The data

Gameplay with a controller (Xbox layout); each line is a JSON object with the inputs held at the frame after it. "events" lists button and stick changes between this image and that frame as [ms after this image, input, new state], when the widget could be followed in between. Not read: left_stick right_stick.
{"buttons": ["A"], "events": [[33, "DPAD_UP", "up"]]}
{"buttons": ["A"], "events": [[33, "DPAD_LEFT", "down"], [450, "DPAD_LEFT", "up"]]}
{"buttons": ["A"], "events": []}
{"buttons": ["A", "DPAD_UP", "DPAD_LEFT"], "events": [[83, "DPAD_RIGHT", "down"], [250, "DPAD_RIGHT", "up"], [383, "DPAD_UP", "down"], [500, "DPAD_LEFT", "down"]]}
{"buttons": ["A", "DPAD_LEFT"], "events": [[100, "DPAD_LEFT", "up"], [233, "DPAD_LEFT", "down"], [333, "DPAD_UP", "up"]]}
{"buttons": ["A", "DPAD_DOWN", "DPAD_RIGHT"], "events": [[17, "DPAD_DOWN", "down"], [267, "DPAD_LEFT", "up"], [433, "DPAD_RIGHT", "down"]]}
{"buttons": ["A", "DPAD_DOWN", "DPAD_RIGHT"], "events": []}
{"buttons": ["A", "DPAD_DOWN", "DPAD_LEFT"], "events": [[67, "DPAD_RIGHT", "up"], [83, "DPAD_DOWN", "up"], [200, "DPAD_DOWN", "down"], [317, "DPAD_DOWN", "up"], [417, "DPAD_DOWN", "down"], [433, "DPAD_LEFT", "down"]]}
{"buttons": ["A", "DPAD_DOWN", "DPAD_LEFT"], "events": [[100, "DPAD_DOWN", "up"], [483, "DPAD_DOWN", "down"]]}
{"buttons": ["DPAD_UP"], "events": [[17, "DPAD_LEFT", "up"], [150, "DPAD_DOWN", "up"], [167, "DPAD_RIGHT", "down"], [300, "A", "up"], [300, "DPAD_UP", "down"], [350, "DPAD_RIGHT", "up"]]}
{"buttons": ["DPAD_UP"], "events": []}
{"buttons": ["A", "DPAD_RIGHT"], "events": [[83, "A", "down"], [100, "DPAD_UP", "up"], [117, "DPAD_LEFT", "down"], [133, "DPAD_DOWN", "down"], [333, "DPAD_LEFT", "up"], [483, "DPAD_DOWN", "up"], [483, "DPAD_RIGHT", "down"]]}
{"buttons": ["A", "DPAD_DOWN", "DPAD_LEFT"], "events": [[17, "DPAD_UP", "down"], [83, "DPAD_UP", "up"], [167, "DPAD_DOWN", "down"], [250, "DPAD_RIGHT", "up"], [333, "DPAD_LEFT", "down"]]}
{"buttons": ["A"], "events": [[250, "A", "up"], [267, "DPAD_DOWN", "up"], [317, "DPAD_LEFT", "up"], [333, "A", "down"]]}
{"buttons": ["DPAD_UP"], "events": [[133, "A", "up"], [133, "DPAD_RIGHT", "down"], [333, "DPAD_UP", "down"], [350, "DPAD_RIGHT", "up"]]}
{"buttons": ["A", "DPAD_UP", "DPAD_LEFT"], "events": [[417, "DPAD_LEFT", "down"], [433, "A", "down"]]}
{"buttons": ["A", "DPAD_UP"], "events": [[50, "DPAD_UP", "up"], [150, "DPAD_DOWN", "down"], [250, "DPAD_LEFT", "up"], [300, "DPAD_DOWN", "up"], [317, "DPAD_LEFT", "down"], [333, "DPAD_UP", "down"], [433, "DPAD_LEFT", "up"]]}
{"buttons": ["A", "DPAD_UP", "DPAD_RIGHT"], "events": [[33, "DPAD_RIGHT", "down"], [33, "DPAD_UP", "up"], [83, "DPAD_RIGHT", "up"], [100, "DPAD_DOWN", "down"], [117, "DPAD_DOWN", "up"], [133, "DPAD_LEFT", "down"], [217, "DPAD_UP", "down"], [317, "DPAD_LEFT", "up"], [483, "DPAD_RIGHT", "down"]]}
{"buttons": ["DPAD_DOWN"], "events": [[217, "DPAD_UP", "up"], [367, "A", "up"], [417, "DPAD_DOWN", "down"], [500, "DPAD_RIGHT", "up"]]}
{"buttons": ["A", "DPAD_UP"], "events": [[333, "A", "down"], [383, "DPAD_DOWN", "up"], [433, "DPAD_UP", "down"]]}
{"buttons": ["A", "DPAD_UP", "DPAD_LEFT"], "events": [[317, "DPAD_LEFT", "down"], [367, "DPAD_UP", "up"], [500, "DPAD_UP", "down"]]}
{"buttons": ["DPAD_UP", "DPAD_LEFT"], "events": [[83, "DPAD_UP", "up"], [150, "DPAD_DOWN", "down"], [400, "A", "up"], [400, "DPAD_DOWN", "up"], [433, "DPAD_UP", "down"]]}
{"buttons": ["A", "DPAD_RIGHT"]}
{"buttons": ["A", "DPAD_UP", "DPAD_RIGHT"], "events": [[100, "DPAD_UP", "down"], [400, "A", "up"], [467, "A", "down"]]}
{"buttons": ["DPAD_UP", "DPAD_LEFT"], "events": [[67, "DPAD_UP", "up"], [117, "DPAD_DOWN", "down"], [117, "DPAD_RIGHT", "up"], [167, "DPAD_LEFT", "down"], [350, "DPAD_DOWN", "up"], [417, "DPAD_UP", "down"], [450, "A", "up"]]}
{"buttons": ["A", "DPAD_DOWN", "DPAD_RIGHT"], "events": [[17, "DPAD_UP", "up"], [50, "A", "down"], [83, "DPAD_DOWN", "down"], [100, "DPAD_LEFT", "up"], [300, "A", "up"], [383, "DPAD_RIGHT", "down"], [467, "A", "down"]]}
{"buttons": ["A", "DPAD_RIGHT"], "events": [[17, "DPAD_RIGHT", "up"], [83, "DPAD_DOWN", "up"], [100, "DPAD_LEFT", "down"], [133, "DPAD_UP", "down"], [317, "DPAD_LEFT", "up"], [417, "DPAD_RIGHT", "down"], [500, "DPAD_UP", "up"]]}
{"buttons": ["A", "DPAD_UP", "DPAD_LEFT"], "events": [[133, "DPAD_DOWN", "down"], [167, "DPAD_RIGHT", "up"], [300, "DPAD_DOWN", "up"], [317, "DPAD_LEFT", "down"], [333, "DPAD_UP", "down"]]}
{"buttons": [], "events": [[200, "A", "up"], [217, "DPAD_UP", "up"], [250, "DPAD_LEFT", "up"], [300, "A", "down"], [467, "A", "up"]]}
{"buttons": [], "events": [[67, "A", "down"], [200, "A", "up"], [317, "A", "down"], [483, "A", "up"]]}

Exercise
Every record above is to be restated exactly as it reads.

Solution to this task
Gameplay with a controller (Xbox layout); each line is a JSON object with the inputs held at the frame after it. "events" lists button and stick changes between this image and that frame as [ms after this image, input, new state], when the widget could be followed in between. Not read: left_stick right_stick.
{"buttons": ["A"], "events": [[33, "DPAD_UP", "up"]]}
{"buttons": ["A"], "events": [[33, "DPAD_LEFT", "down"], [450, "DPAD_LEFT", "up"]]}
{"buttons": ["A"], "events": []}
{"buttons": ["A", "DPAD_UP", "DPAD_LEFT"], "events": [[83, "DPAD_RIGHT", "down"], [250, "DPAD_RIGHT", "up"], [383, "DPAD_UP", "down"], [500, "DPAD_LEFT", "down"]]}
{"buttons": ["A", "DPAD_LEFT"], "events": [[100, "DPAD_LEFT", "up"], [233, "DPAD_LEFT", "down"], [333, "DPAD_UP", "up"]]}
{"buttons": ["A", "DPAD_DOWN", "DPAD_RIGHT"], "events": [[17, "DPAD_DOWN", "down"], [267, "DPAD_LEFT", "up"], [433, "DPAD_RIGHT", "down"]]}
{"buttons": ["A", "DPAD_DOWN", "DPAD_RIGHT"], "events": []}
{"buttons": ["A", "DPAD_DOWN", "DPAD_LEFT"], "events": [[67, "DPAD_RIGHT", "up"], [83, "DPAD_DOWN", "up"], [200, "DPAD_DOWN", "down"], [317, "DPAD_DOWN", "up"], [417, "DPAD_DOWN", "down"], [433, "DPAD_LEFT", "down"]]}
{"buttons": ["A", "DPAD_DOWN", "DPAD_LEFT"], "events": [[100, "DPAD_DOWN", "up"], [483, "DPAD_DOWN", "down"]]}
{"buttons": ["DPAD_UP"], "events": [[17, "DPAD_LEFT", "up"], [150, "DPAD_DOWN", "up"], [167, "DPAD_RIGHT", "down"], [300, "A", "up"], [300, "DPAD_UP", "down"], [350, "DPAD_RIGHT", "up"]]}
{"buttons": ["DPAD_UP"], "events": []}
{"buttons": ["A", "DPAD_RIGHT"], "events": [[83, "A", "down"], [100, "DPAD_UP", "up"], [117, "DPAD_LEFT", "down"], [133, "DPAD_DOWN", "down"], [333, "DPAD_LEFT", "up"], [483, "DPAD_DOWN", "up"], [483, "DPAD_RIGHT", "down"]]}
{"buttons": ["A", "DPAD_DOWN", "DPAD_LEFT"], "events": [[17, "DPAD_UP", "down"], [83, "DPAD_UP", "up"], [167, "DPAD_DOWN", "down"], [250, "DPAD_RIGHT", "up"], [333, "DPAD_LEFT", "down"]]}
{"buttons": ["A"], "events": [[250, "A", "up"], [267, "DPAD_DOWN", "up"], [317, "DPAD_LEFT", "up"], [333, "A", "down"]]}
{"buttons": ["DPAD_UP"], "events": [[133, "A", "up"], [133, "DPAD_RIGHT", "down"], [333, "DPAD_UP", "down"], [350, "DPAD_RIGHT", "up"]]}
{"buttons": ["A", "DPAD_UP", "DPAD_LEFT"], "events": [[417, "DPAD_LEFT", "down"], [433, "A", "down"]]}
{"buttons": ["A", "DPAD_UP"], "events": [[50, "DPAD_UP", "up"], [150, "DPAD_DOWN", "down"], [250, "DPAD_LEFT", "up"], [300, "DPAD_DOWN", "up"], [317, "DPAD_LEFT", "down"], [333, "DPAD_UP", "down"], [433, "DPAD_LEFT", "up"]]}
{"buttons": ["A", "DPAD_UP", "DPAD_RIGHT"], "events": [[33, "DPAD_RIGHT", "down"], [33, "DPAD_UP", "up"], [83, "DPAD_RIGHT", "up"], [100, "DPAD_DOWN", "down"], [117, "DPAD_DOWN", "up"], [133, "DPAD_LEFT", "down"], [217, "DPAD_UP", "down"], [317, "DPAD_LEFT", "up"], [483, "DPAD_RIGHT", "down"]]}
{"buttons": ["DPAD_DOWN"], "events": [[217, "DPAD_UP", "up"], [367, "A", "up"], [417, "DPAD_DOWN", "down"], [500, "DPAD_RIGHT", "up"]]}
{"buttons": ["A", "DPAD_UP"], "events": [[333, "A", "down"], [383, "DPAD_DOWN", "up"], [433, "DPAD_UP", "down"]]}
{"buttons": ["A", "DPAD_UP", "DPAD_LEFT"], "events": [[317, "DPAD_LEFT", "down"], [367, "DPAD_UP", "up"], [500, "DPAD_UP", "down"]]}
{"buttons": ["DPAD_UP", "DPAD_LEFT"], "events": [[83, "DPAD_UP", "up"], [150, "DPAD_DOWN", "down"], [400, "A", "up"], [400, "DPAD_DOWN", "up"], [433, "DPAD_UP", "down"]]}
{"buttons": ["A", "DPAD_RIGHT"]}
{"buttons": ["A", "DPAD_UP", "DPAD_RIGHT"], "events": [[100, "DPAD_UP", "down"], [400, "A", "up"], [467, "A", "down"]]}
{"buttons": ["DPAD_UP", "DPAD_LEFT"], "events": [[67, "DPAD_UP", "up"], [117, "DPAD_DOWN", "down"], [117, "DPAD_RIGHT", "up"], [167, "DPAD_LEFT", "down"], [350, "DPAD_DOWN", "up"], [417, "DPAD_UP", "down"], [450, "A", "up"]]}
{"buttons": ["A", "DPAD_DOWN", "DPAD_RIGHT"], "events": [[17, "DPAD_UP", "up"], [50, "A", "down"], [83, "DPAD_DOWN", "down"], [100, "DPAD_LEFT", "up"], [300, "A", "up"], [383, "DPAD_RIGHT", "down"], [467, "A", "down"]]}
{"buttons": ["A", "DPAD_RIGHT"], "events": [[17, "DPAD_RIGHT", "up"], [83, "DPAD_DOWN", "up"], [100, "DPAD_LEFT", "down"], [133, "DPAD_UP", "down"], [317, "DPAD_LEFT", "up"], [417, "DPAD_RIGHT", "down"], [500, "DPAD_UP", "up"]]}
{"buttons": ["A", "DPAD_UP", "DPAD_LEFT"], "events": [[133, "DPAD_DOWN", "down"], [167, "DPAD_RIGHT", "up"], [300, "DPAD_DOWN", "up"], [317, "DPAD_LEFT", "down"], [333, "DPAD_UP", "down"]]}
{"buttons": [], "events": [[200, "A", "up"], [217, "DPAD_UP", "up"], [250, "DPAD_LEFT", "up"], [300, "A", "down"], [467, "A", "up"]]}
{"buttons": [], "events": [[67, "A", "down"], [200, "A", "up"], [317, "A", "down"], [483, "A", "up"]]}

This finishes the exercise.